Check that all inputs are in correct format.
#### encode_prompt[[diffusers.PRXPipeline.encode_prompt]]

[Source](https://github.com/huggingface/diffusers/blob/main/src/diffusers/pipelines/prx/pipeline_prx.py#L370)

Encode text prompt using standard text encoder and tokenizer, or use precomputed embeddings.
#### get_default_resolution[[diffusers.PRXPipeline.get_default_resolution]]

[Source](https://github.com/huggingface/diffusers/blob/main/src/diffusers/pipelines/prx/pipeline_prx.py#L334)

Determine the default resolution based on the loaded VAE and config.

**Returns:**

`int`

The default sample size (height/width) to use for generation.
#### prepare_latents[[diffusers.PRXPipeline.prepare_latents]]

[Source](https://github.com/huggingface/diffusers/blob/main/src/diffusers/pipelines/prx/pipeline_prx.py#L346)

Prepare initial latents for the diffusion process.
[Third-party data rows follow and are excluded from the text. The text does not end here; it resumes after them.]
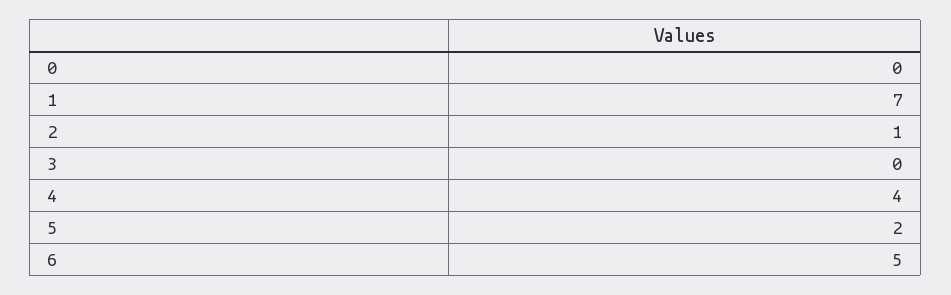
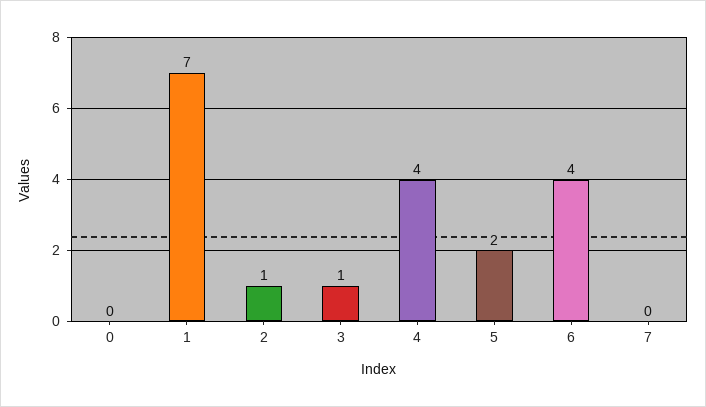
  {
    "0": 0,
    "1": 7,
    "2": 1,
-   "3": 0,
+   "3": 1,
    "4": 4,
    "5": 2,
-   "6": 5
+   "6": 4,
+   "7": 0
  }

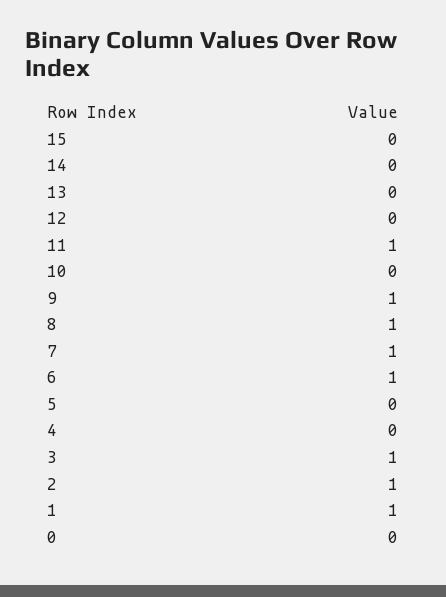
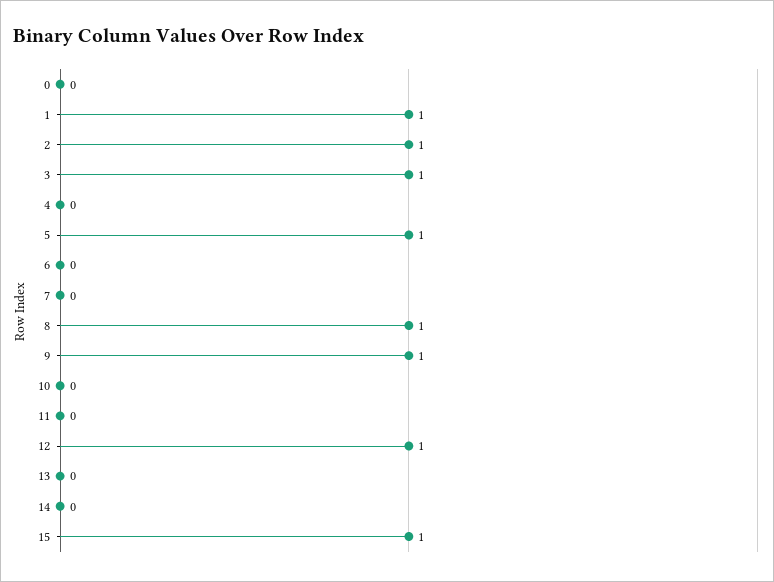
  {
-   "15": 0,
+   "15": 1,
    "14": 0,
    "13": 0,
-   "12": 0,
+   "12": 1,
-   "11": 1,
+   "11": 0,
    "10": 0,
    "9": 1,
    "8": 1,
-   "7": 1,
+   "7": 0,
-   "6": 1,
+   "6": 0,
-   "5": 0,
+   "5": 1,
    "4": 0,
    "3": 1,
    "2": 1,
    "1": 1,
    "0": 0
  }

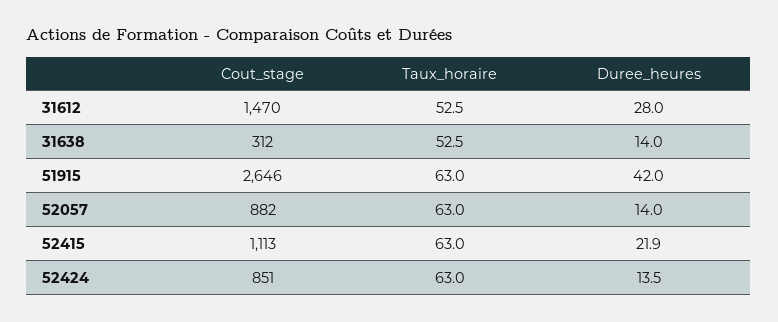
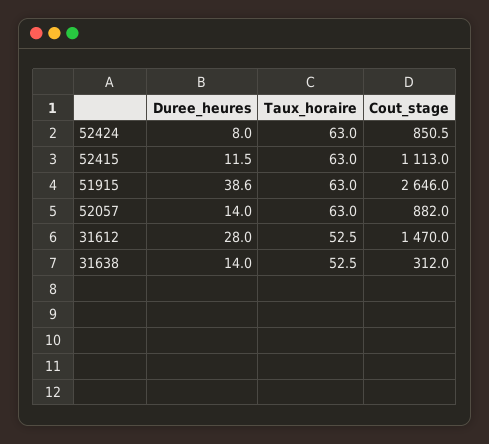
  {
    "Cout_stage": {
      "31612": 1470,
      "31638": 312,
      "51915": 2646,
      "52057": 882,
      "52415": 1113,
      "52424": 850.5
    },
    "Taux_horaire": {
      "31612": 52.5,
      "31638": 52.5,
      "51915": 63,
      "52057": 63,
      "52415": 63,
      "52424": 63
    },
    "Duree_heures": {
      "31612": 28,
      "31638": 14,
-     "51915": 42,
+     "51915": 38.6,
      "52057": 14,
-     "52415": 21.9,
+     "52415": 11.5,
-     "52424": 13.5
+     "52424": 8
    }
  }

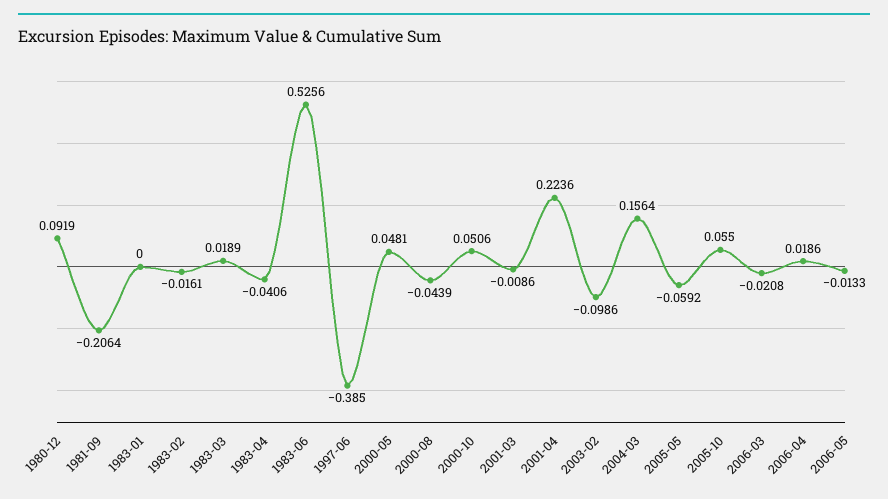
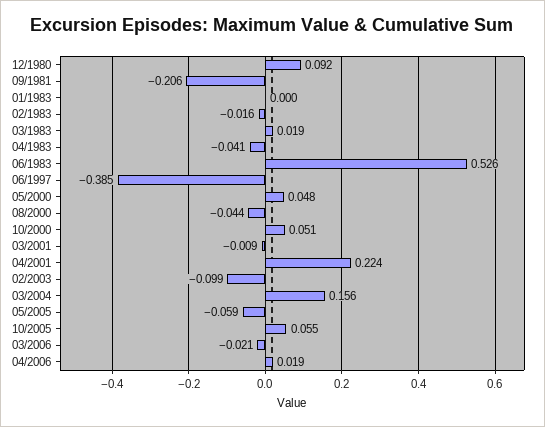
  {
    "1980-12": 0.0919,
    "1981-09": -0.2064,
    "1983-01": 0,
    "1983-02": -0.0161,
    "1983-03": 0.0189,
    "1983-04": -0.0406,
    "1983-06": 0.5256,
    "1997-06": -0.385,
    "2000-05": 0.0481,
    "2000-08": -0.0439,
    "2000-10": 0.0506,
    "2001-03": -0.0086,
    "2001-04": 0.2236,
    "2003-02": -0.0986,
    "2004-03": 0.1564,
    "2005-05": -0.0592,
    "2005-10": 0.055,
    "2006-03": -0.0208,
-   "2006-04": 0.0186,
+   "2006-04": 0.0186
-   "2006-05": -0.0133
  }

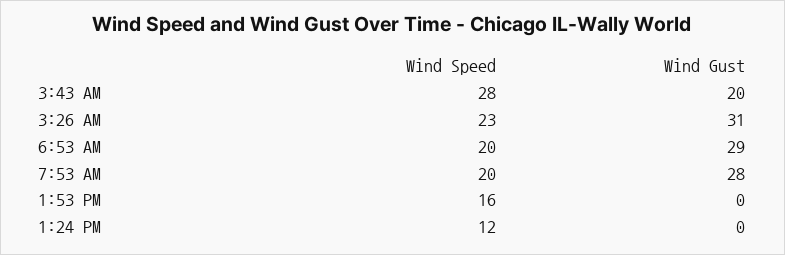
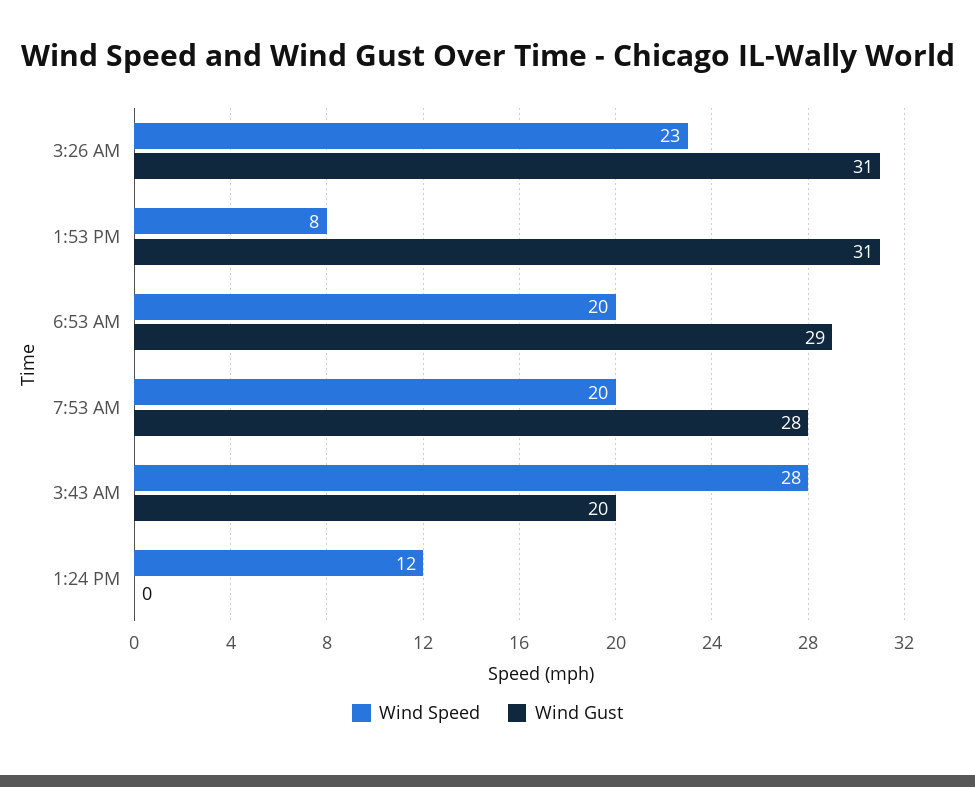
  {
    "Wind Speed": {
      "3:43 AM": 28,
      "3:26 AM": 23,
      "6:53 AM": 20,
      "7:53 AM": 20,
-     "1:53 PM": 16,
+     "1:53 PM": 8,
      "1:24 PM": 12
    },
    "Wind Gust": {
      "3:43 AM": 20,
      "3:26 AM": 31,
      "6:53 AM": 29,
      "7:53 AM": 28,
-     "1:53 PM": 0,
+     "1:53 PM": 31,
      "1:24 PM": 0
    }
  }

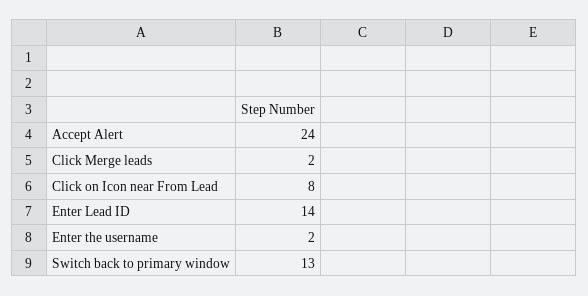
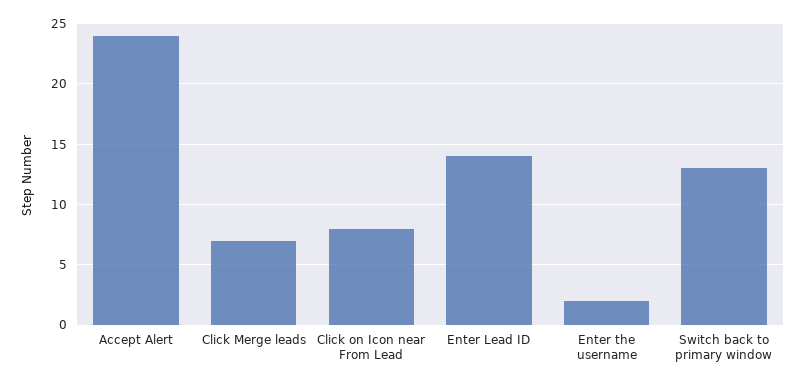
  {
    "Accept Alert": 24,
-   "Click Merge leads": 2,
+   "Click Merge leads": 7,
    "Click on Icon near From Lead": 8,
    "Enter Lead ID": 14,
    "Enter the username": 2,
    "Switch back to primary window": 13
  }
## PRXPipelineOutput[[diffusers.pipelines.prx.PRXPipelineOutput]]

#### diffusers.pipelines.prx.PRXPipelineOutput[[diffusers.pipelines.prx.PRXPipelineOutput]]

[Source](https://github.com/huggingface/diffusers/blob/main/src/diffusers/pipelines/prx/pipeline_output.py#L24)

Output class for PRX pipelines.

**Parameters:**

images (`list[PIL.Image.Image]` or `np.ndarray`) : list of denoised PIL images of length `batch_size` or numpy array of shape `(batch_size, height, width, num_channels)`. PIL images or numpy array present the denoised images of the diffusion pipeline.